Privacy Policy

1. Introduction

Nadi ("we", "us", "our") is committed to protecting the personal information of everyone who visits our website or engages our consulting services. This policy explains what data we collect, how we use it, how long we keep it, and what rights you have over it.

Nadi operates from No. 27, Jalan Dato Onn, 80000 Johor Bahru, Johor, Malaysia. We are the data controller in relation to the personal data described in this policy.

This policy applies to all visitors to our website and to clients who engage our services. If you have questions, contact us at [email protected].

2. Data We Collect

We collect personal data in the following ways:

2.1 Information you provide directly

• Name and contact details (email address, phone number) submitted through our contact form
• Business information you share during consultations (workflows, processes, staffing — treated as confidential)
• Correspondence via email or phone

2.2 Information collected automatically

• Basic analytics data (page views, approximate location, device type) if analytics cookies are accepted
• Cookie preference data stored in your browser's local storage

2.3 Legal basis for processing (under Malaysia's Personal Data Protection Act 2010)

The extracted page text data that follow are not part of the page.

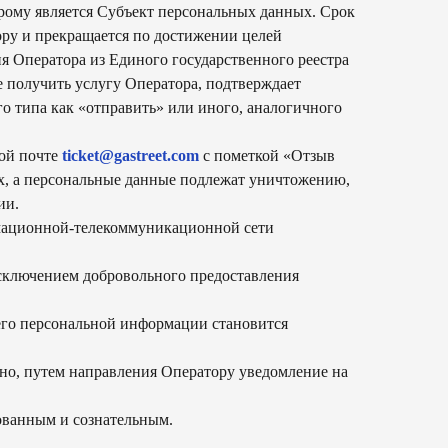
орому является Субъект персональных данных. Срок
ору и прекращается по достижении целей
я Оператора из Единого государственного реестра
 получить услугу Оператора, подтверждает
о типа как «отправить» или иного, аналогичного
ной почте
ticket@gastreet.com
с пометкой «Отзыв
ых, а персональные данные подлежат уничтожению,
ии.
рмационной-телекоммуникационной сети
сключением добровольного предоставления
 его персональной информации становится
ьно, путем направления Оператору уведомление на
рованным и сознательным.
всегда на связи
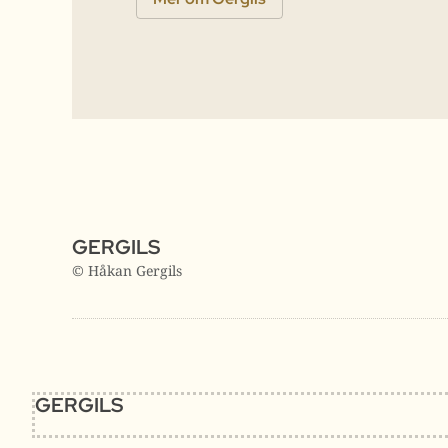
GERGILS
© Håkan Gergils
GERGILS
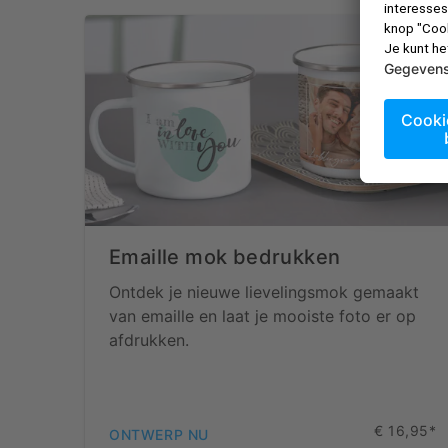
Emaille mok bedrukken
Ontdek je nieuwe lievelingsmok gemaakt
van emaille en laat je mooiste foto er op
afdrukken.
€ 16,95*
ONTWERP NU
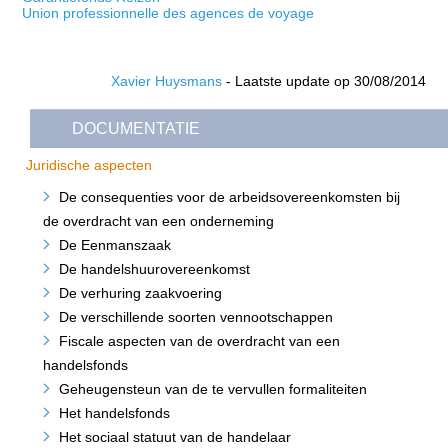
Union professionnelle des agences de voyage
Xavier Huysmans
- Laatste update op 30/08/2014
DOCUMENTATIE
Juridische aspecten
De consequenties voor de arbeidsovereenkomsten bij
de overdracht van een onderneming
De Eenmanszaak
De handelshuurovereenkomst
De verhuring zaakvoering
De verschillende soorten vennootschappen
Fiscale aspecten van de overdracht van een
handelsfonds
Geheugensteun van de te vervullen formaliteiten
Het handelsfonds
Het sociaal statuut van de handelaar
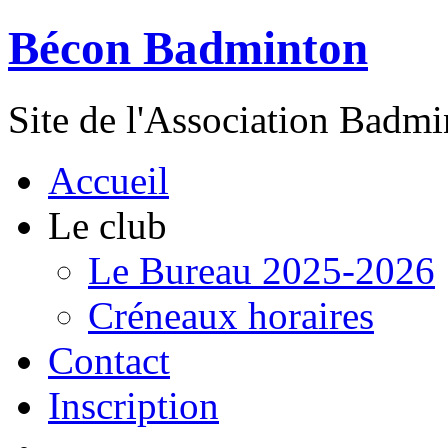
Bécon Badminton
Site de l'Association Badm
Accueil
Le club
Le Bureau 2025-2026
Créneaux horaires
Contact
Inscription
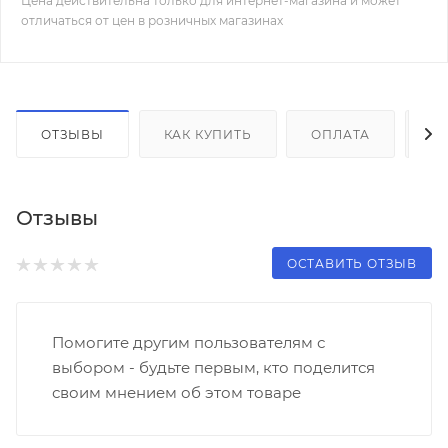
Цена действительна только для интернет-магазина и может
отличаться от цен в розничных магазинах
ОТЗЫВЫ
КАК КУПИТЬ
ОПЛАТА
Д
Отзывы
ОСТАВИТЬ ОТЗЫВ
Помогите другим пользователям с
выбором - будьте первым, кто поделится
своим мнением об этом товаре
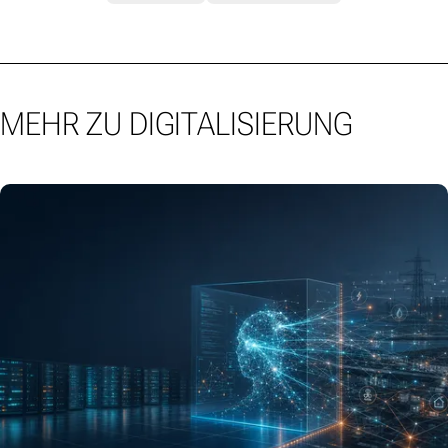
MEHR ZU DIGITALISIERUNG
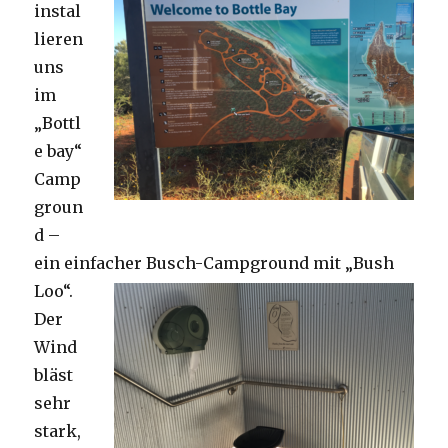
instal
lieren
uns
im
„Bottl
e bay“
Camp
groun
d –
ein einfacher Busch-Campground mit „Bush
Loo“.
Der
Wind
bläst
sehr
stark,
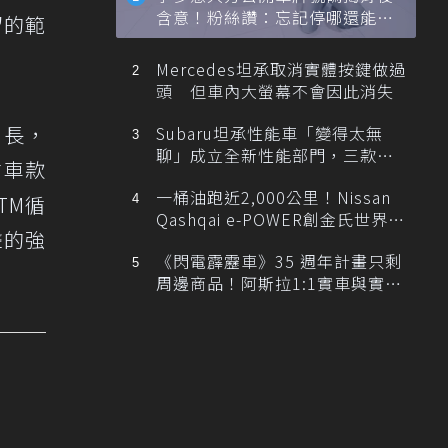
含意！粉絲讚：忘記停哪還能幫
留的範
忙找車
Mercedes坦承取消實體按鍵做過
頭 但車內大螢幕不會因此消失
增長，
Subaru坦承性能車「變得太無
聊」成立全新性能部門，三款手
前車款
排跑車開發中！
一桶油跑近2,000公里！Nissan
TM循
Qashqai e-POWER創金氏世界紀
聲的強
錄
《閃電霹靂車》35 週年計畫只剩
周邊商品！阿斯拉1:1實車與實體
展覽雙雙喊卡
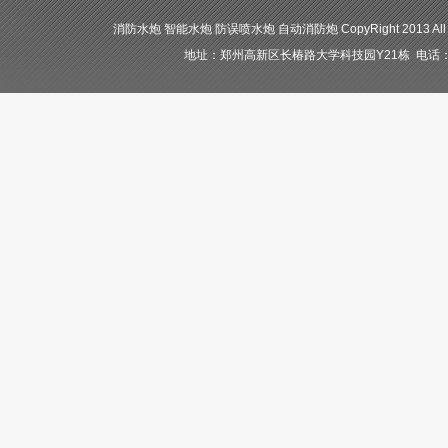
消防水炮 智能水炮 防误喷水炮 自动消防炮 CopyRight 2013 All
地址：郑州高新区长椿路大学科技园Y21栋 电话：400-84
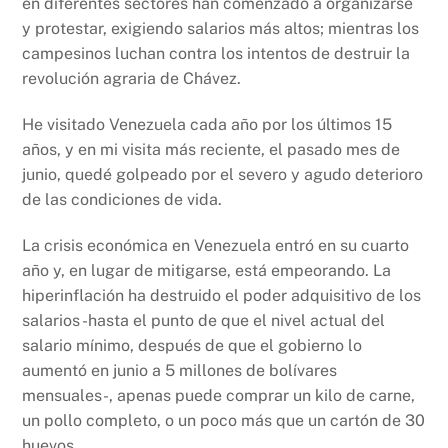
en diferentes sectores han comenzado a organizarse
y protestar, exigiendo salarios más altos; mientras los
campesinos luchan contra los intentos de destruir la
revolución agraria de Chávez.
He visitado Venezuela cada año por los últimos 15
años, y en mi visita más reciente, el pasado mes de
junio, quedé golpeado por el severo y agudo deterioro
de las condiciones de vida.
La crisis económica en Venezuela entró en su cuarto
año y, en lugar de mitigarse, está empeorando. La
hiperinflación ha destruido el poder adquisitivo de los
salarios -hasta el punto de que el nivel actual del
salario mínimo, después de que el gobierno lo
aumentó en junio a 5 millones de bolívares
mensuales-, apenas puede comprar un kilo de carne,
un pollo completo, o un poco más que un cartón de 30
huevos.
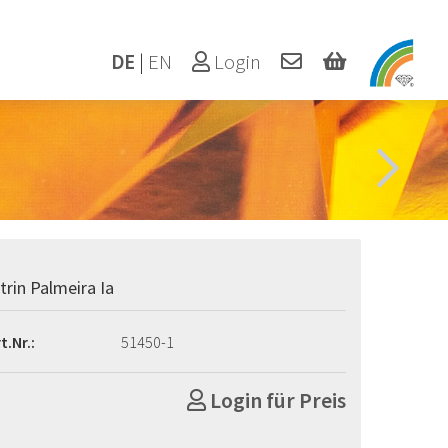
DE
|
EN
Login
itrin Palmeira Ia
t.Nr.:
51450-1
Login für Preis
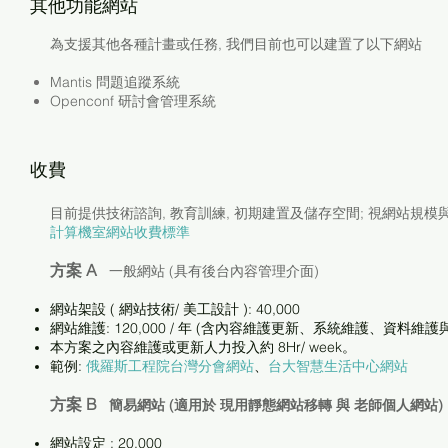
其他功能網站
為支援其他各種計畫或任務, 我們目前也可以建置了以下網站
Mantis 問題追蹤系統
Openconf 研討會管理系統
收費
目前提供技術諮詢, 教育訓練, 初期建置及儲存空間; 視網站規
計算機室網站收費標準
方案 A
一般網站 (具有後台內容管理介面)
網站架設 ( 網站技術/ 美工設計 ): 40,000
網站維護: 120,000 / 年 (含內容維護更新、系統維護、資料維
本方案之內容維護或更新人力投入約 8Hr/ week。
範例:
俄羅斯工程院台灣分會網站
、
台大智慧生活中心網站
方案 B
簡易網站 (適用於 現用靜態網站移轉 與 老師個人網站)
網站設定 : 20,000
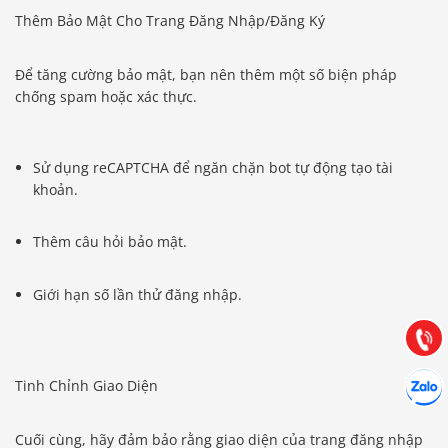
Thêm Bảo Mật Cho Trang Đăng Nhập/Đăng Ký
Để tăng cường bảo mật, bạn nên thêm một số biện pháp
chống spam hoặc xác thực.
Sử dụng reCAPTCHA để ngăn chặn bot tự động tạo tài
khoản.
Báo giá & Đặt hàng:
0903.976.769
Thêm câu hỏi bảo mật.
Hướng dẫn & Hỗ trợ:
Giới hạn số lần thử đăng nhập.
(028) 22.166.144
Tư vấn
Gọi cho
Hợp tác
Tinh Chỉnh Giao Diện
Chát cù
Cuối cùng, hãy đảm bảo rằng giao diện của trang đăng nhập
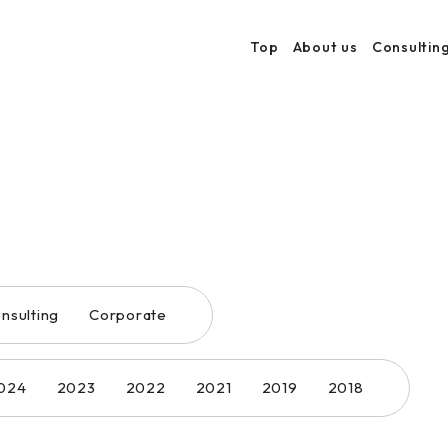
Top
About us
Consultin
nsulting
Corporate
024
2023
2022
2021
2019
2018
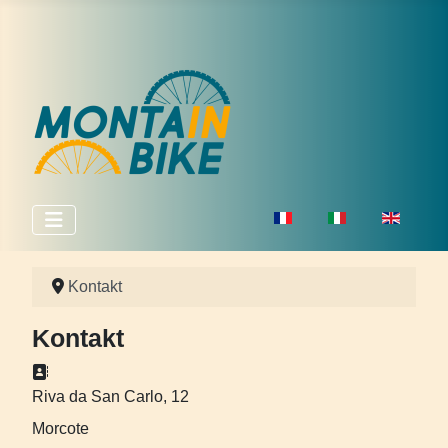
Sprache auswählen
Kontakt
Kontakt
Adresse:
Riva da San Carlo, 12
Morcote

• Consent: where you have provided it (e.g. contact form submission, analytics cookies)
• Contract: where processing is necessary to deliver the services you have requested
• Legitimate interests: for basic operational purposes such as responding to enquiries and maintaining records

3. How We Use Your Data

• To respond to enquiries and schedule consultations
• To deliver consulting services under any engagement you have entered into
• To send service-related follow-up communication (not marketing)
• To improve our website based on aggregated, anonymous usage data (only if analytics cookies accepted)
• To comply with legal obligations applicable to our business in Malaysia

We do not sell personal data to third parties. We do not use your data for advertising profiling.

3.1 Data retention

• Contact form enquiries not resulting in an engagement: deleted after 12 months
• Client engagement records: retained for 7 years for legal and accounting purposes
• Analytics data: aggregated and anonymised within 26 months

4. Data Protection

• Our website uses HTTPS encryption for all data transmitted between your browser and our server
• Client files and correspondence are stored on access-controlled systems accessible only to Nadi staff
• In the event of a data breach affecting your personal information, we will notify you within a reasonable timeframe and take steps to mitigate harm

5. Cookies

Our website uses cookies for essential functionality and, with your consent, for analytics. For full details of cookie types and how to manage them, see our Cookie Policy.

6. Your Rights

Under Malaysia's Personal Data Protection Act 2010 (PDPA), you have the following rights regarding personal data we hold about you:

• Access: request a copy of the personal data we hold about you
• Correction: request that inaccurate data be corrected
• Withdrawal of consent: withdraw consent to processing where consent was the legal basis
• Prevent processing: request that we stop processing your data for direct marketing purposes
• Complaint: lodge a complaint with Malaysia's Department of Personal Data Protection (JPDP)

To exercise any of these rights, contact us at [email protected]. We will respond within 21 days.

7. Third-Party Links

Our website may contain links to third-party websites. We are not responsible for the privacy practices of those sites. We encourage you to review their privacy policies before sharing any personal data.

8. Children's Privacy

Our services are directed at business owners and are not intended for persons under 18 years of age. We do not knowingly collect personal data from minors.

9. Changes to This Policy

We may update this policy from time to time. When we do, we will update the "Last updated" date at the top of this page. Continued use of our website following changes constitutes acceptance of the revised policy.